■ **The data**:
□ □ □

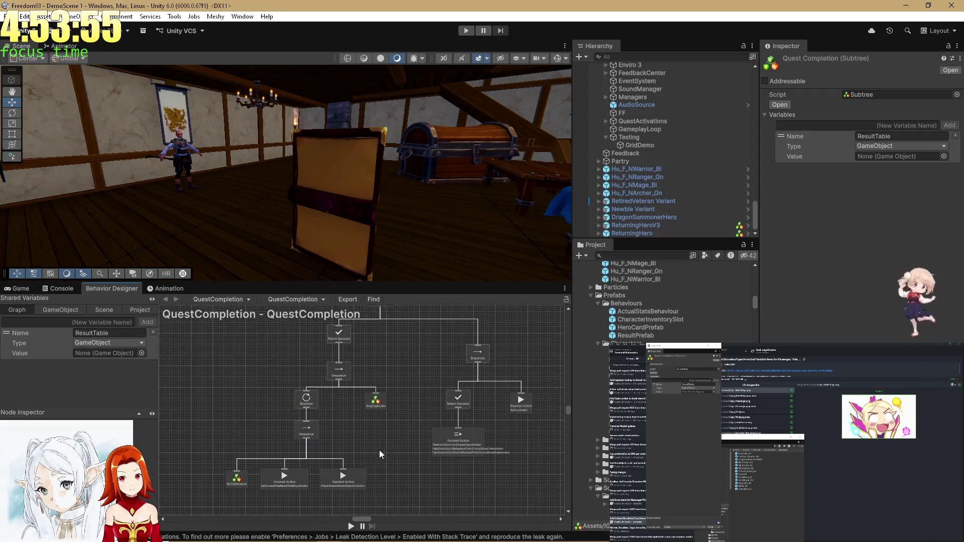
pyautogui.scroll(3, 375, 420)
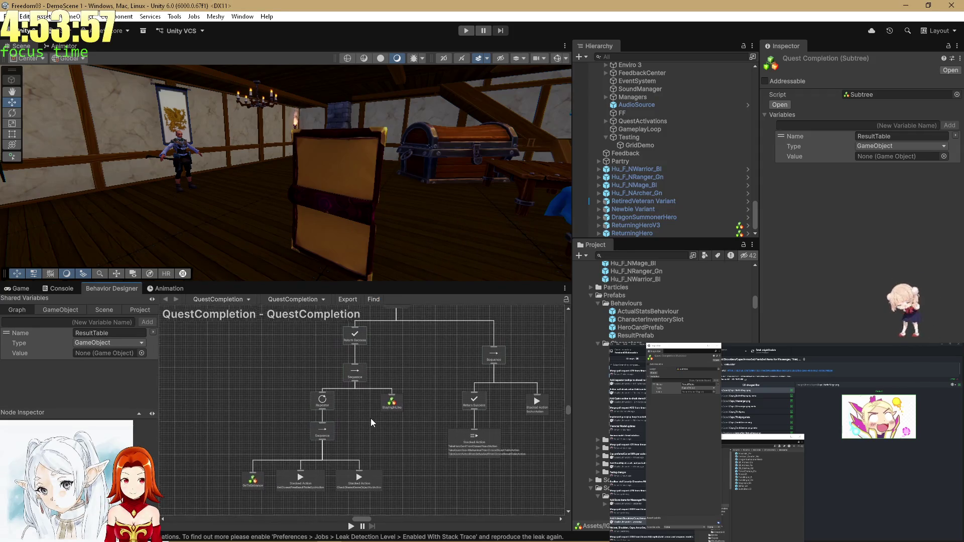
pyautogui.scroll(-3, 371, 417)
pyautogui.scroll(3, 363, 431)
# - Paste a Subtree Reference node, move it lower, and open its subtree picker
pyautogui.press('ctrl+v')
pyautogui.scroll(-3, 369, 318)
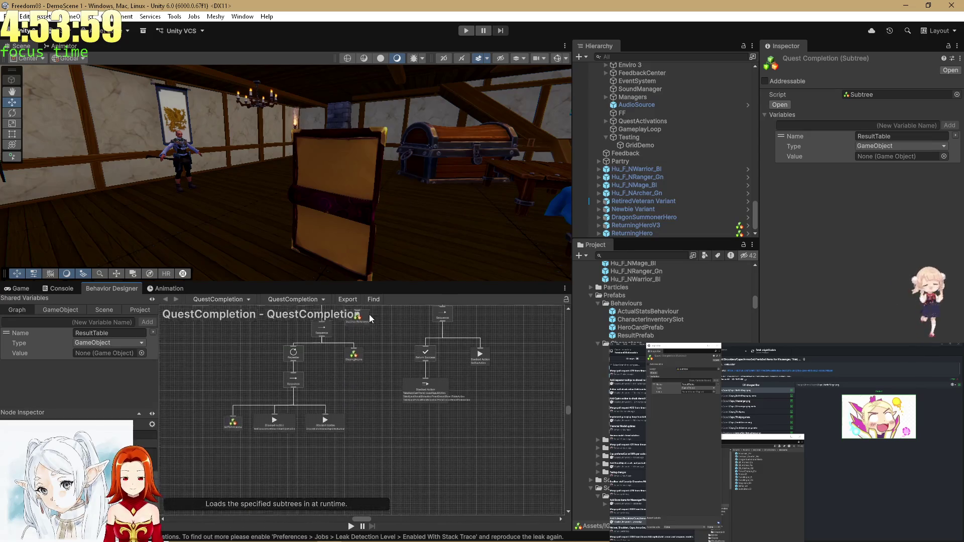
pyautogui.scroll(3, 372, 368)
pyautogui.moveTo(364, 342); pyautogui.dragTo(364, 376)
pyautogui.scroll(5, 357, 454)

□ □ □

■ **Your instructions**: When you transcribe the entries, reproduce each line exactly and skip any picture.

■ **Exercise answer**:
pyautogui.scroll(3, 375, 420)
pyautogui.scroll(-3, 371, 417)
pyautogui.scroll(3, 363, 431)
# - Paste a Subtree Reference node, move it lower, and open its subtree picker
pyautogui.press('ctrl+v')
pyautogui.scroll(-3, 369, 318)
pyautogui.scroll(3, 372, 368)
pyautogui.moveTo(364, 342); pyautogui.dragTo(364, 376)
pyautogui.scroll(5, 357, 454)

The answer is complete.